На верхней площадке лестницы другой коридор поворачивает к фасадной части дома; по каждую его сторону – пять высоких дверей. За одной из них тихо работает телевизор: повторный показ сериала «С возвращением, Коттер!». [84] Долетают и другие звуки – все приглушенные. В холле кто-то крутит Эллу Фицджеральд. Песню я не узнаю. Дверь в комнату с телевизором чуть приоткрыта, и я не могу устоять перед соблазном туда заглянуть. Женщина лет за шестьдесят сидит на больничной койке с деревянной спинкой; ее всклокоченные волосы похожи на развевающуюся на ветру белую конскую гриву. Она поднимает на меня глаза, улыбается и возвращается к телевизору.

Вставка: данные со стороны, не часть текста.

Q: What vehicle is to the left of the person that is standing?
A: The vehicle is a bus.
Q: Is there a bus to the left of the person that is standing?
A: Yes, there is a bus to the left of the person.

В трех шагах от Терезиной двери семнадцатилетние чары, побуждавшие меня стремиться к этому мигу, теряют силу. Мои ноги постепенно замедляют ход, и все, что я могу сделать, это прислушаться. Дверь в комнату напротив закрыта, но именно оттуда доносится мягко гудящий джазовый голос Эллы. Из комнаты Терезы не слышно ни звука.
Комната Терезы.
Пол подо мной вспучивается, словно под ним прошла волна. Что-то помимо моей воли отрывает меня от земли и бросает вперед. Я так долго сопротивлялся, барахтаясь на расстоянии крика от этого берега, и вот теперь жизнь вышвыривает меня на него.
Дверь плотно закрыта, и я легонько стучу. Спустя несколько секунд стучу снова. И наконец робко открываю.
В первый момент у меня отвисает челюсть. Я уже видел эту комнату – или почти такую, а может, не совсем такую: не та кровать, не то освещение, не тот белый ковер, но книжные шкафы те же самые. Тот же разнокалиберный набор шкафов, расставленных в том же порядке вдоль одной стены и по бокам одного окна, частью переходящих на другую сторону. Между ними – тот же невысокий красный письменный стол с задвинутым под него красным пластиковым стулом. В шкафах – те же самые книги на тех же местах, то же многотомное собрание «Мировой классики» в кожаных переплетах и те же разномастные книги в мягких обложках, стоящие, может, и без определенного порядка, но именно так, как мне запомнилось. Я мог бы по памяти перечислить практически все названия этих книг, хотя видел их всего лишь раз. Эти тома, с безупречной скрупулезностью расставленные здесь по той же модели, кажутся столь же непостижимыми и древними, как Стоунхендж. Между шкафами та же россыпь фотографий поблескивает теми же лицами: Терезина мать на санках; доктор Дорети в библиотеке держит за руку совсем маленькую Терезу. Среди них нет ни одного фото Терезы в более старшем возрасте, чем я ее знал. Не считая больничной койки, эта комната производит впечатление идеально воспроизведенного кукольного домика.